Un article d’Anadolu Ajansi(aa), une agence de presse Turque publié le 22 octobre 2018 et mis à jour le lendemain, indique que « selon le Conseil constitutionnel, Paul Biya a obtenu 2 521 758 voix sur un total de 6,6 millions d’électeurs inscrits et dont seulement 3,5 millions ont voté, soit un taux de participation de 53,86%. » Un pourcentage qui n’est pas éloigné de celui publié par Le Réseau des compétences électorales francophones (Recef), une association regroupant des commissions et des administrations électorales de l’espace francophone dont les données de l’élection présidentielle de 2018 évoquent un taux de participation de 53,85 %.

Avec Osidimbea, un site qui se présente comme la mémoire du Cameroun, le ration des votes de des élections présidentielles durant ces 5 années ne peuvent se faire, car toutes n’y sont pas indiquées. Seul le total des votes à l’élection présidentielle de 1997, 2004 et 2011 sont contenus dans ce document. Ceux de 1992 et 2018 n’y sont pas dévoilés.

Joint par messagerie WhatsApp puis rencontré à l’Université de Douala, Alphonse Bernard Amougou Mbarga, Professeur de science politique, confirme l’assertion de Pierre Nka. « Avec un pourcentage de 53,85%, l’élection présidentielle du 07 octobre 2018 a effectivement connu le taux de participation le plus bas au regard des différents chiffres des élections présidentielles au Cameroun depuis 1992(…) D’ailleurs, la guerre dans les régions du Nord-Ouest et du Sud-Ouest a contribué à baisser ce taux de participation. En effet, beaucoup d’électeurs de cette zone, déplacés internes ou par peur n’ont pas pu voter », confie-t-il.

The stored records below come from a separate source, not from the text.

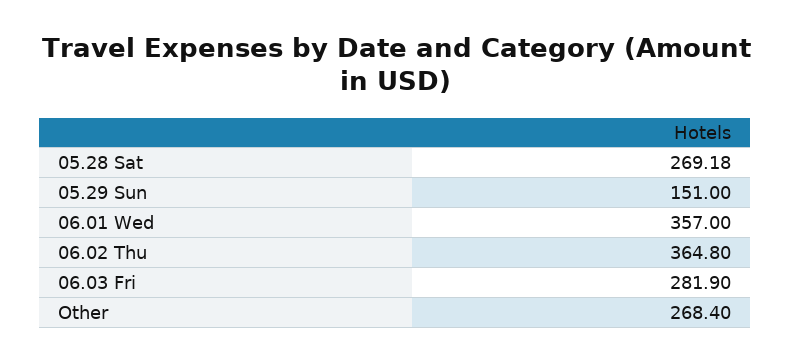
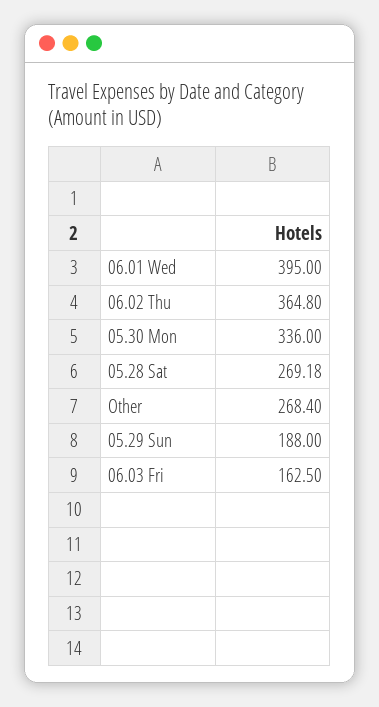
  {
    "05.28 Sat": 269.18,
-   "05.29 Sun": 151,
+   "05.29 Sun": 188,
-   "06.01 Wed": 357,
+   "06.01 Wed": 395,
    "06.02 Thu": 364.8,
-   "06.03 Fri": 281.9,
+   "06.03 Fri": 162.5,
-   "Other": 268.4
+   "Other": 268.4,
+   "05.30 Mon": 336
  }

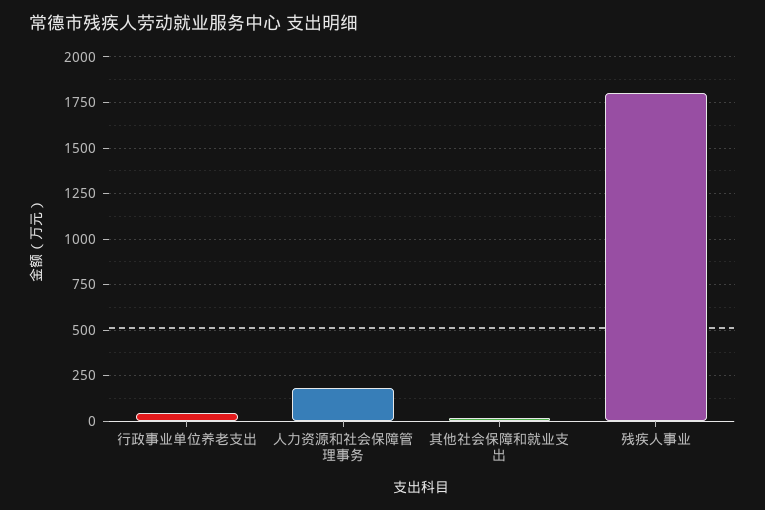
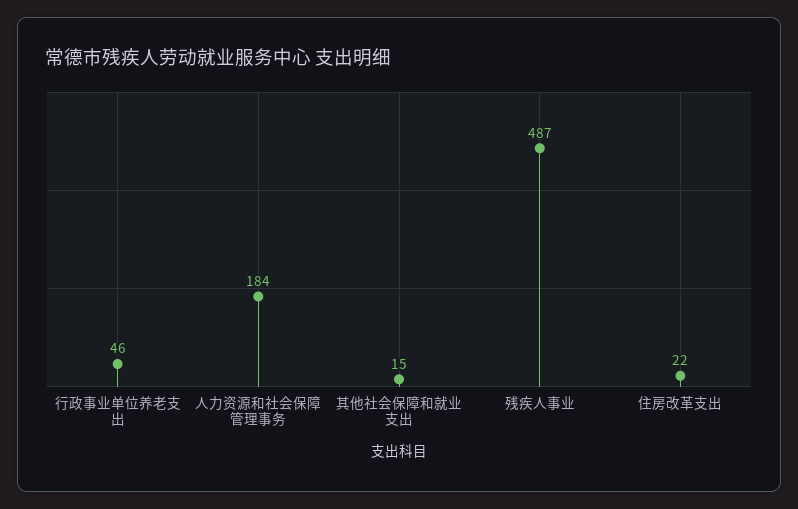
  {
    "行政事业单位养老支出": 46,
    "人力资源和社会保障管理事务": 184,
    "其他社会保障和就业支出": 15,
-   "残疾人事业": 1800
+   "残疾人事业": 487,
+   "住房改革支出": 22
  }

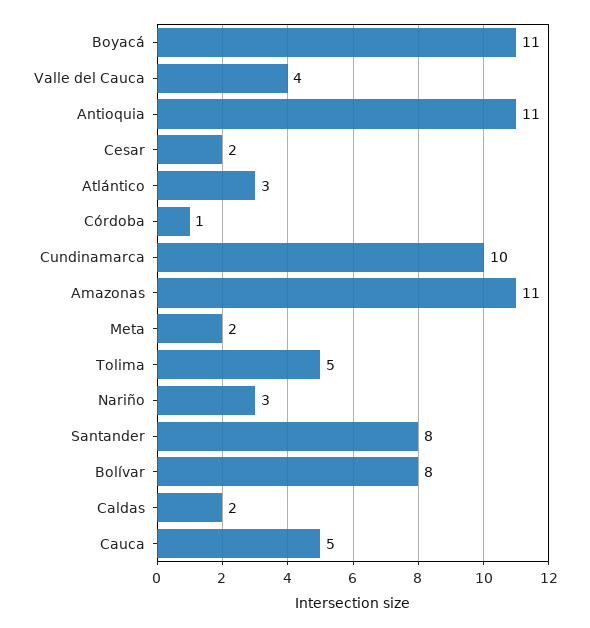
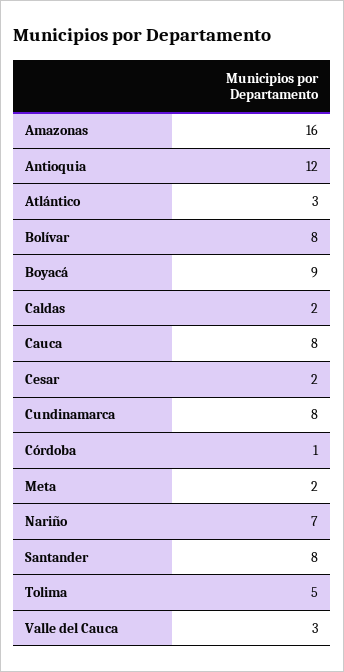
  {
-   "Boyacá": 11,
+   "Boyacá": 9,
-   "Valle del Cauca": 4,
+   "Valle del Cauca": 3,
-   "Antioquia": 11,
+   "Antioquia": 12,
    "Cesar": 2,
    "Atlántico": 3,
    "Córdoba": 1,
-   "Cundinamarca": 10,
+   "Cundinamarca": 8,
-   "Amazonas": 11,
+   "Amazonas": 16,
    "Meta": 2,
    "Tolima": 5,
-   "Nariño": 3,
+   "Nariño": 7,
    "Santander": 8,
    "Bolívar": 8,
    "Caldas": 2,
-   "Cauca": 5
+   "Cauca": 8
  }

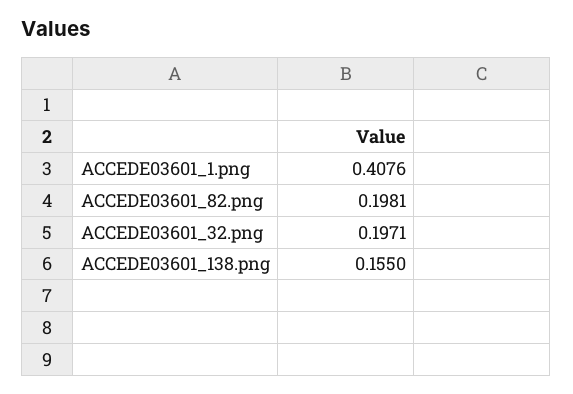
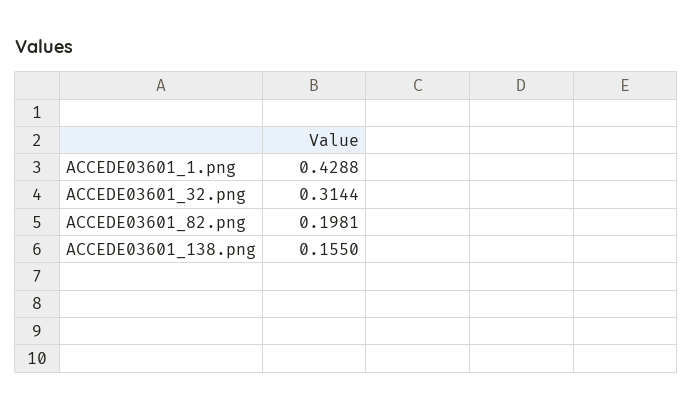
  {
-   "ACCEDE03601_1.png": 0.4076,
+   "ACCEDE03601_1.png": 0.4288,
    "ACCEDE03601_82.png": 0.1981,
-   "ACCEDE03601_32.png": 0.1971,
+   "ACCEDE03601_32.png": 0.3144,
    "ACCEDE03601_138.png": 0.155
  }

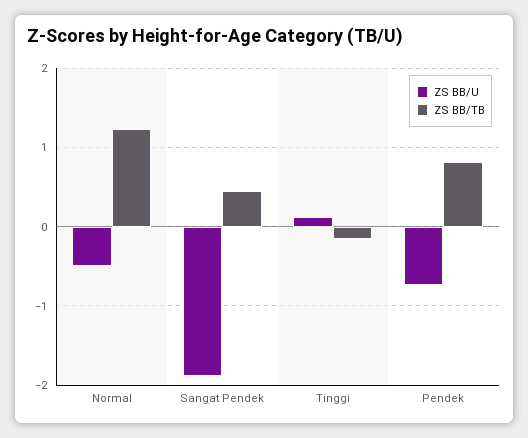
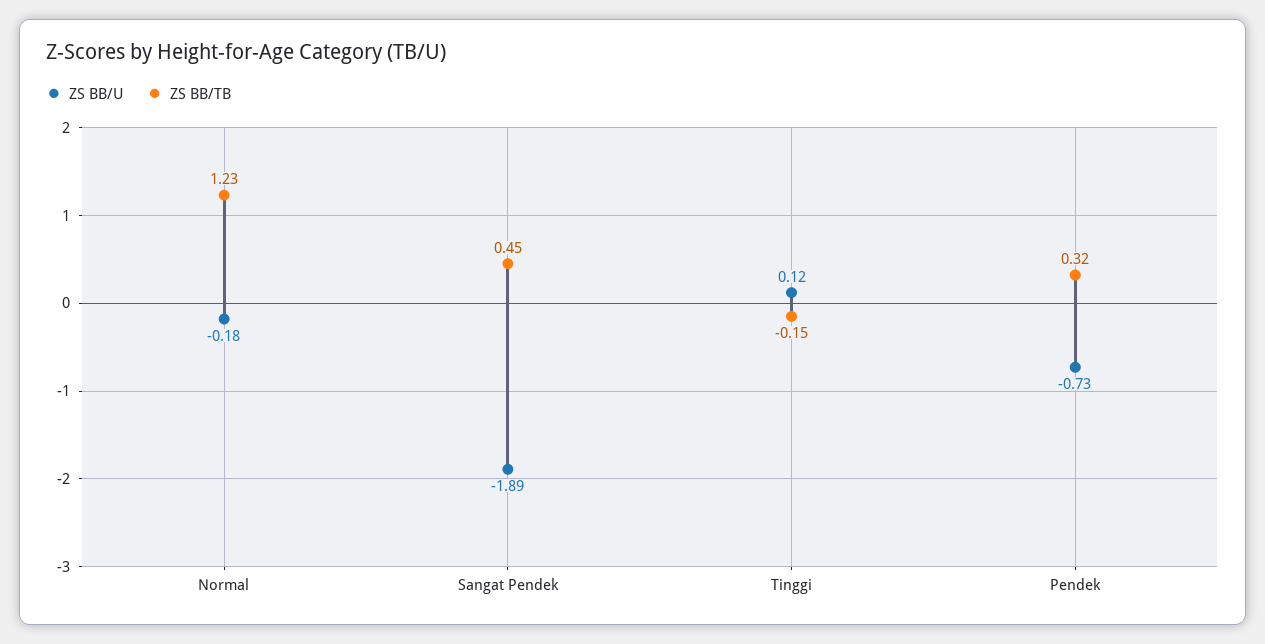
  {
    "ZS BB/U": {
-     "Normal": -0.5,
+     "Normal": -0.18,
      "Sangat Pendek": -1.89,
      "Tinggi": 0.12,
      "Pendek": -0.73
    },
    "ZS BB/TB": {
      "Normal": 1.23,
      "Sangat Pendek": 0.45,
      "Tinggi": -0.15,
-     "Pendek": 0.8
+     "Pendek": 0.32
    }
  }

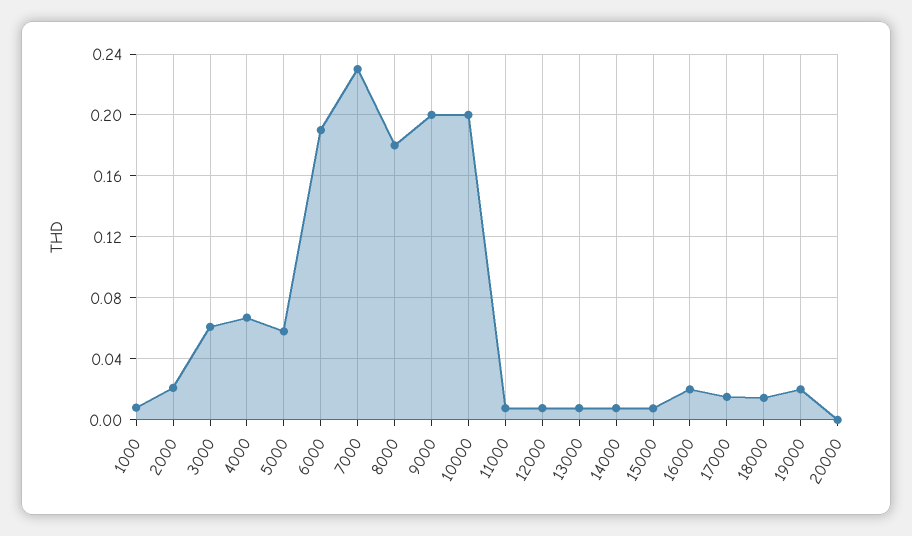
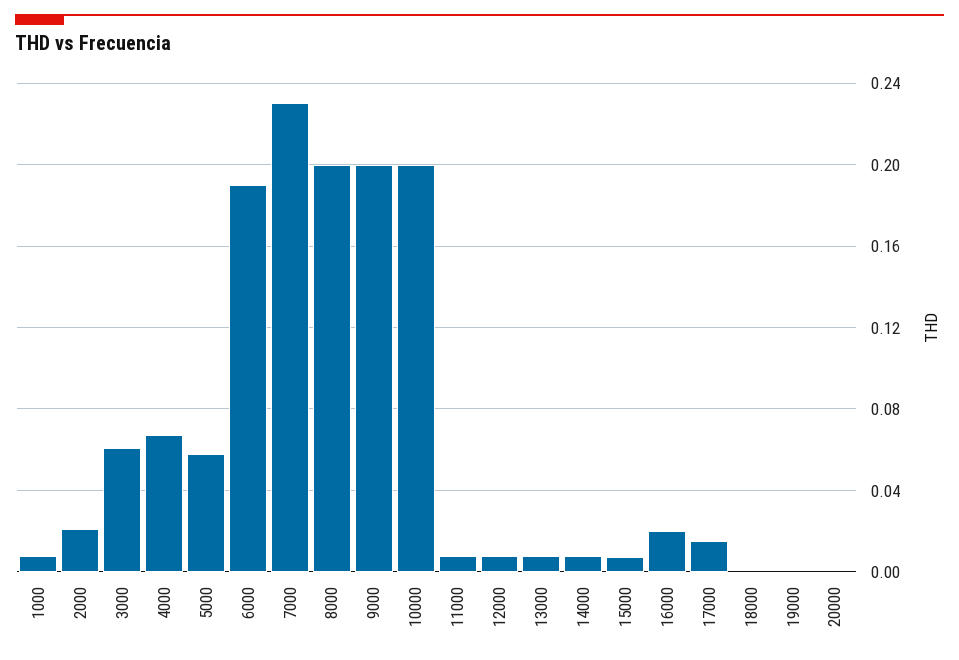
  {
    "1000": 0.01,
    "2000": 0.02,
    "3000": 0.06,
    "4000": 0.065,
    "5000": 0.06,
    "6000": 0.19,
    "7000": 0.23,
-   "8000": 0.18,
+   "8000": 0.2,
    "9000": 0.2,
    "10000": 0.2,
    "11000": 0.01,
    "12000": 0.01,
    "13000": 0.01,
    "14000": 0.01,
    "15000": 0.01,
    "16000": 0.02,
    "17000": 0.015,
-   "18000": 0.015,
+   "18000": 0,
-   "19000": 0.02,
+   "19000": 0,
    "20000": 0
  }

Ce faible taux de participation peut, selon lui, s’expliquer par plusieurs facteurs, dont les victoires régulières de Paul Biya, président du Cameroun depuis 1982 ; la fraude décriée par l’opposition, la mise en placez de la biométrie qui a vu la refonte du fichier électoral a fait diminuer la masse des électeurs, etc. Ce qui a « certainement créé une désaffiliation des électeurs par rapport au jeu politique », a indiqué Alphonse Bernard Amougou Mbarga.

En conclusion, la présidentielle de 2018 est bien celle qui a le plus faible taux de participation depuis 1992. Des rapports, des articles, une courbe dynamique et un politologue le démontrent.